_Work order:_ Format the lines below, starting at the line that contains "Страна производитель" and ending at the last line of the entries, as a JSON list of strings, one string per line, with blank lines left out.

_Task input:_
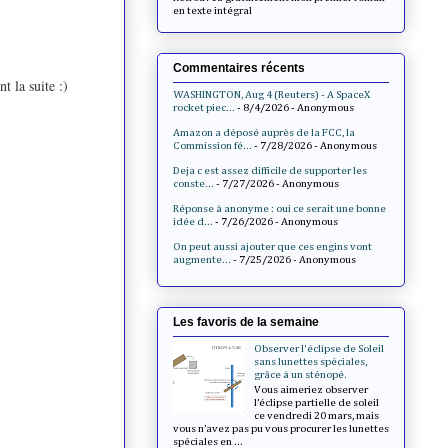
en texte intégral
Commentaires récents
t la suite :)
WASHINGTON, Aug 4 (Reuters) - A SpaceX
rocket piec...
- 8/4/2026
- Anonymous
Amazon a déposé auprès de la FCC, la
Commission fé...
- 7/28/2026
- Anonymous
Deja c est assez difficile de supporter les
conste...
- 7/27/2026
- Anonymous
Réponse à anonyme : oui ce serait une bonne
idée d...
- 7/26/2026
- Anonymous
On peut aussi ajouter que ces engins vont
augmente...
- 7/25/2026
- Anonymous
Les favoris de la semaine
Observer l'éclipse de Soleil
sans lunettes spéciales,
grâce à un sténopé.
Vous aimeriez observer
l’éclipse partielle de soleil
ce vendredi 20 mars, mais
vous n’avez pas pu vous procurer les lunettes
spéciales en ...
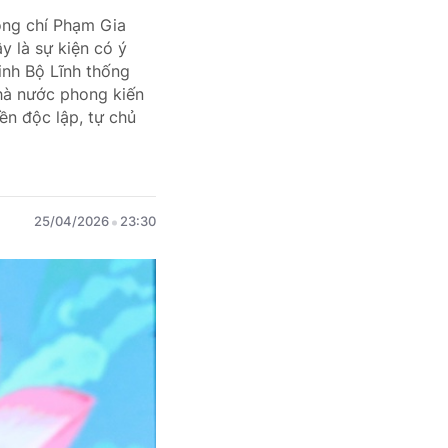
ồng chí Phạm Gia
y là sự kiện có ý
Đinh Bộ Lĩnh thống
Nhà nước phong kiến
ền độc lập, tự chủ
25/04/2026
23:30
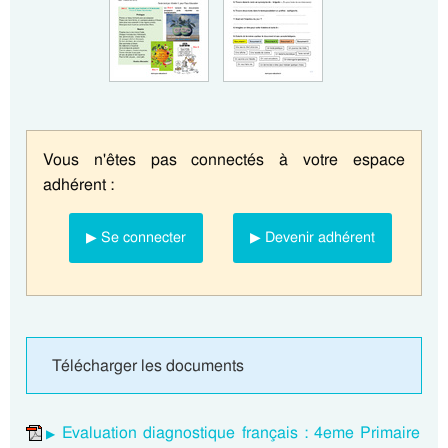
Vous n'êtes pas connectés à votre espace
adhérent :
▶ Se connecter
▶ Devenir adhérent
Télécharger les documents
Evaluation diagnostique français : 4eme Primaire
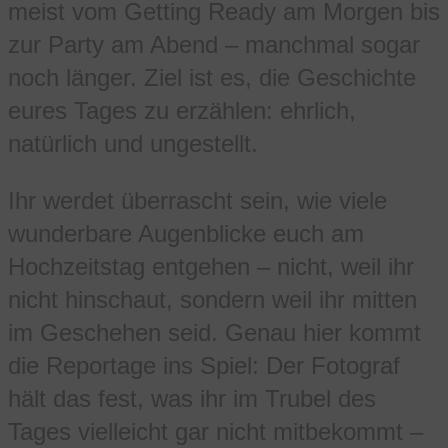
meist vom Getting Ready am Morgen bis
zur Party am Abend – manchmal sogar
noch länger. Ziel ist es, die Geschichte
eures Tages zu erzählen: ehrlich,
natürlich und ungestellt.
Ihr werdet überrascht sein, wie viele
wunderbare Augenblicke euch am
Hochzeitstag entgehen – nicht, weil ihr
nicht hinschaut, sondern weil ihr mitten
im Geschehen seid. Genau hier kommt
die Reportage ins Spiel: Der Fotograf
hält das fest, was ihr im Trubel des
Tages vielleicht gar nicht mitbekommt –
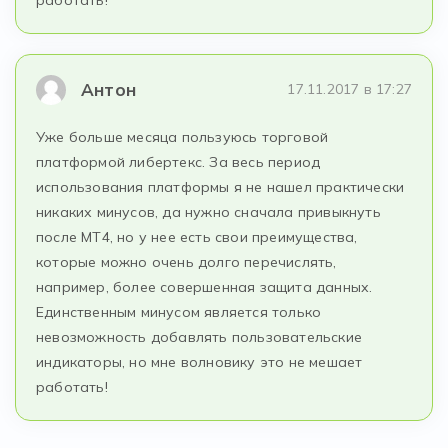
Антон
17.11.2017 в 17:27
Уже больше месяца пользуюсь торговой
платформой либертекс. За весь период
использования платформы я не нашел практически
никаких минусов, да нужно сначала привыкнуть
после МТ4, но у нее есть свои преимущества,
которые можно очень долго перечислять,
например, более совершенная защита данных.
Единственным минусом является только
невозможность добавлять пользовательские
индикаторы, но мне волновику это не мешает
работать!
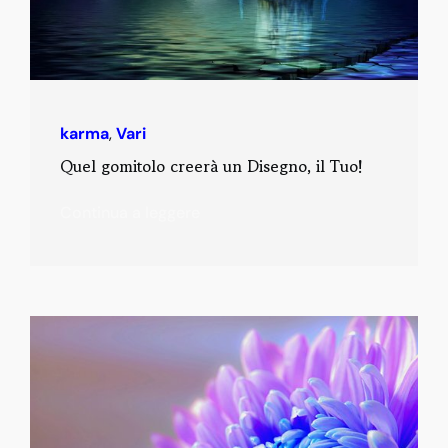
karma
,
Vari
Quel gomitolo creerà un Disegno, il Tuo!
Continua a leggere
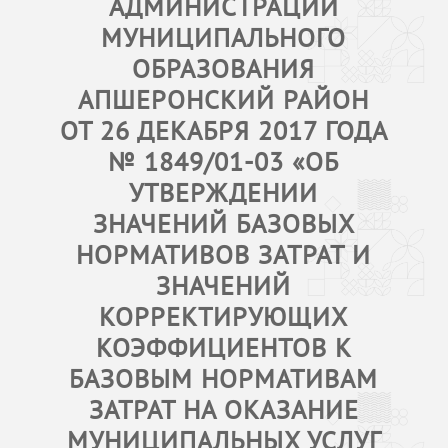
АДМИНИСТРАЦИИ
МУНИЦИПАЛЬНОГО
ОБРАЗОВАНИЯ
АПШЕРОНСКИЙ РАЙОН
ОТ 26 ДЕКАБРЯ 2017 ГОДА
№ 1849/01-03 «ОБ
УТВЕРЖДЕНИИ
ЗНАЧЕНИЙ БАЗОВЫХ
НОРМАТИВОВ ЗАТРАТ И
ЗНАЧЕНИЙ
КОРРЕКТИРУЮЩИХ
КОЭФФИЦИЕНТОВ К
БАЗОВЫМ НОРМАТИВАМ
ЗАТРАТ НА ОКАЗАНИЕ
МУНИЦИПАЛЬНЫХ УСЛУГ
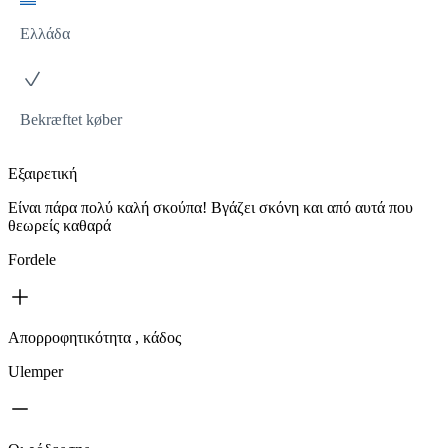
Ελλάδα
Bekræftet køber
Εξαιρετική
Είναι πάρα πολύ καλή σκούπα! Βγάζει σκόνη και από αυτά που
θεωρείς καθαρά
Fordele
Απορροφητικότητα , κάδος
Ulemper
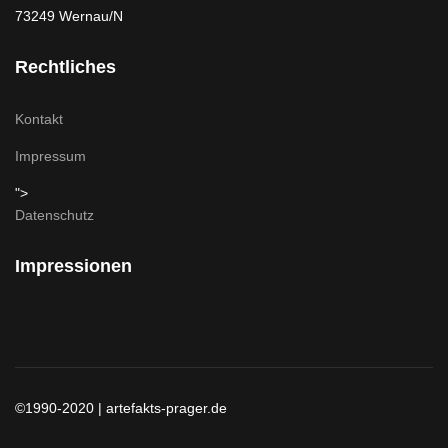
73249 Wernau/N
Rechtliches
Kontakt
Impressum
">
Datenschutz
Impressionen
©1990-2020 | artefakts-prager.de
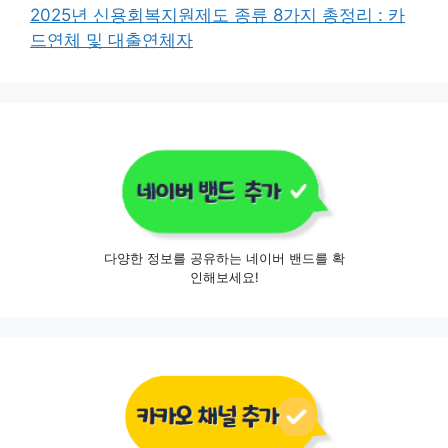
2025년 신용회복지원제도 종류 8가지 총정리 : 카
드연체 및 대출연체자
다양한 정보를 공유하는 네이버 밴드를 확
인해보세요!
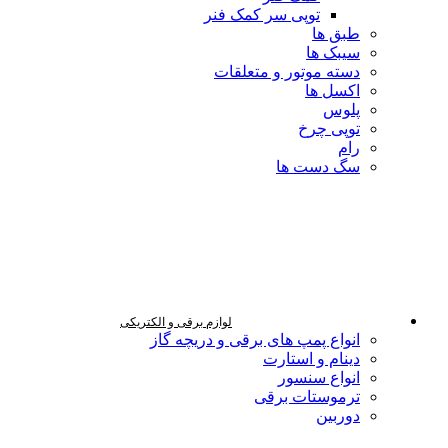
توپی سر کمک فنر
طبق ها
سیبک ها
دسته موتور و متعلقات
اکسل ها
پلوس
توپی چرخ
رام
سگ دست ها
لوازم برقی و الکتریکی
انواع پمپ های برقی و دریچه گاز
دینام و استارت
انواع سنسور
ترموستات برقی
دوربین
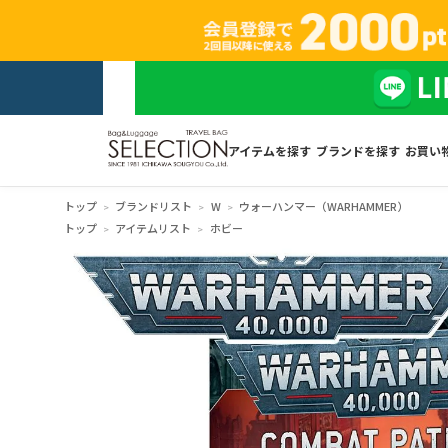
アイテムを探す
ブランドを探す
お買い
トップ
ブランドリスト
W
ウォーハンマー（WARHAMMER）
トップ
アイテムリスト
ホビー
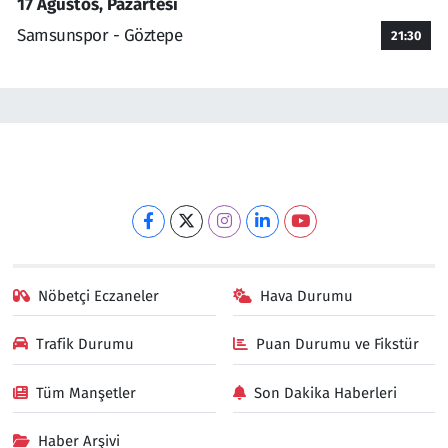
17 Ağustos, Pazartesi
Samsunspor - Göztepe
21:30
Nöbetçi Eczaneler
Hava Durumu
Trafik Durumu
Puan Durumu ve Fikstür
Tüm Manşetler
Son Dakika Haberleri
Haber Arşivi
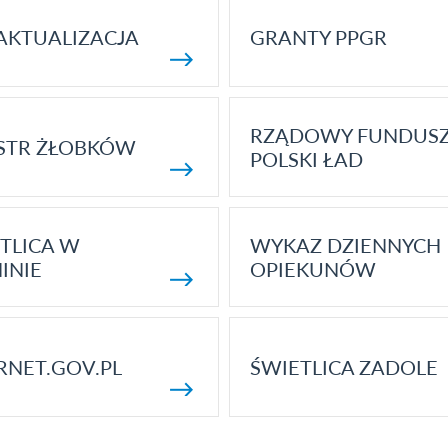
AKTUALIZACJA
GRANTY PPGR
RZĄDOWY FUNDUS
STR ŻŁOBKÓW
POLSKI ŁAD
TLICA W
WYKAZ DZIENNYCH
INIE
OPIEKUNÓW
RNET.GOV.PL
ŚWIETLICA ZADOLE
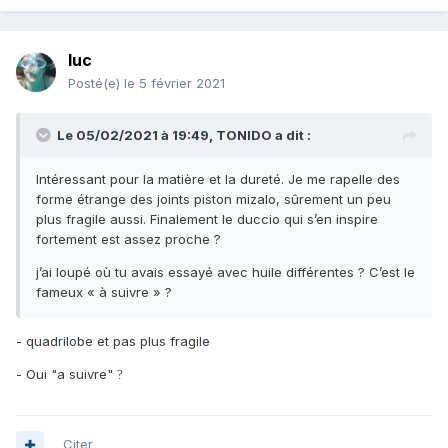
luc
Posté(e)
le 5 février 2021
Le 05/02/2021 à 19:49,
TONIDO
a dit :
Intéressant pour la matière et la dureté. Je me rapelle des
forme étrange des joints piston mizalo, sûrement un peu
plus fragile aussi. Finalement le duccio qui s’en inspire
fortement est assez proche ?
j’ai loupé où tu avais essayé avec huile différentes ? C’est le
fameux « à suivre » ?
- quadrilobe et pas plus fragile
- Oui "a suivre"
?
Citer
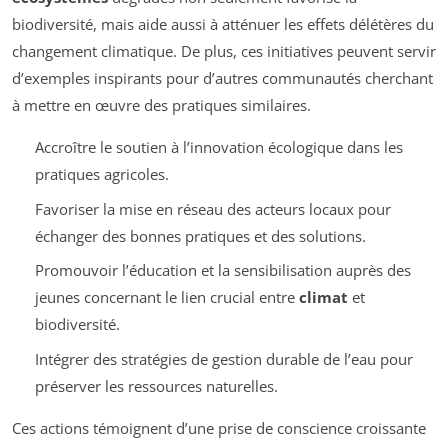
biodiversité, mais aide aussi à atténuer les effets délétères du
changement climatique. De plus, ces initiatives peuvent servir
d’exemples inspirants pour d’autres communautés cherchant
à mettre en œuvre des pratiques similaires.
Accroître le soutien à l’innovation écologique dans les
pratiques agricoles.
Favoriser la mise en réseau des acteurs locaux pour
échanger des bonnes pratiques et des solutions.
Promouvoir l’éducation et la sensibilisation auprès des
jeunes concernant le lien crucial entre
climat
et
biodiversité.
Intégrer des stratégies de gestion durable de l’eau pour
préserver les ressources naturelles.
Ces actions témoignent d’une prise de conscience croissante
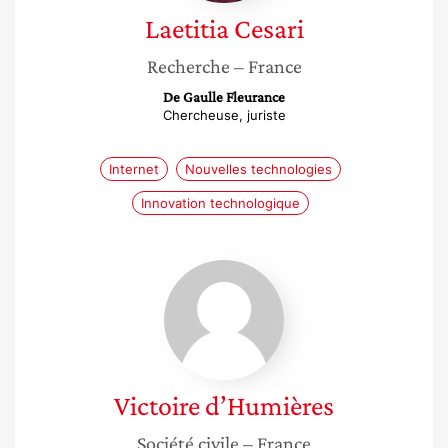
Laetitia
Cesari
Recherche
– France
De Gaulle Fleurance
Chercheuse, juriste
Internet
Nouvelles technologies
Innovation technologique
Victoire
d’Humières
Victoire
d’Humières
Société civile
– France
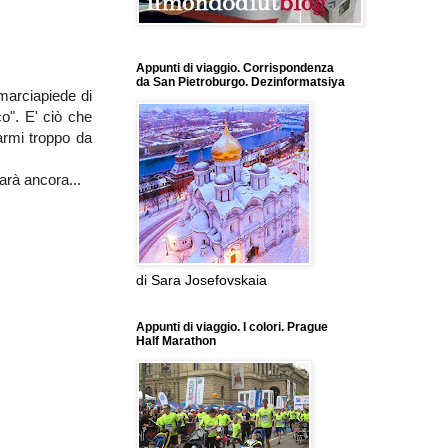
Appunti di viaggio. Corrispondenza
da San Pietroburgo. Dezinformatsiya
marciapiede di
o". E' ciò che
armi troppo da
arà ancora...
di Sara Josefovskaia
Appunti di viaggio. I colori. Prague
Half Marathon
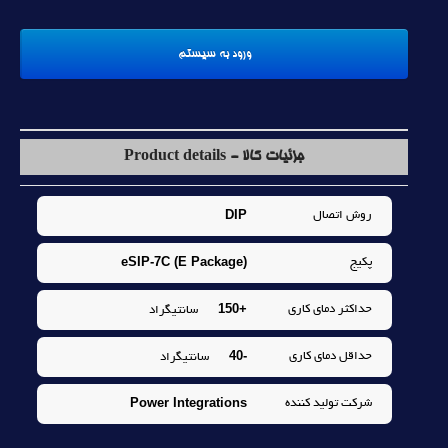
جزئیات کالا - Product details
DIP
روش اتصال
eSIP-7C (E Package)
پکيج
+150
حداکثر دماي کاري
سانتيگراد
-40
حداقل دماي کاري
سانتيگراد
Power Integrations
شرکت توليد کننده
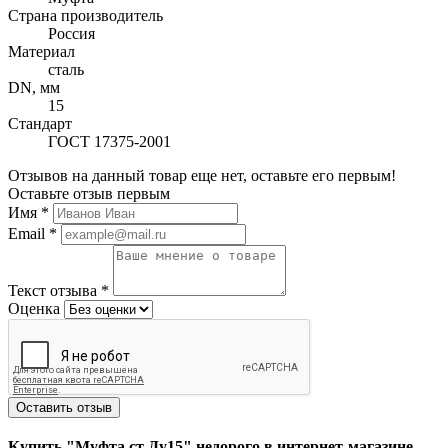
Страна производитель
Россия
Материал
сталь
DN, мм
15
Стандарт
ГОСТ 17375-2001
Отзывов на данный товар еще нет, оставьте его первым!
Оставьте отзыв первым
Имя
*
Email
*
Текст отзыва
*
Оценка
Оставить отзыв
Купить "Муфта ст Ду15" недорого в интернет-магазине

_Solution to the problem:_
[
  "Страна производитель",
  "Россия",
  "Материал",
  "сталь",
  "DN, мм",
  "15",
  "Стандарт",
  "ГОСТ 17375-2001",
  "Отзывов на данный товар еще нет, оставьте его первым!",
  "Оставьте отзыв первым",
  "Имя",
  "*",
  "Email",
  "*",
  "Текст отзыва",
  "*",
  "Оценка",
  "Оставить отзыв",
  "Купить \"Муфта ст Ду15\" недорого в интернет-магазине"
]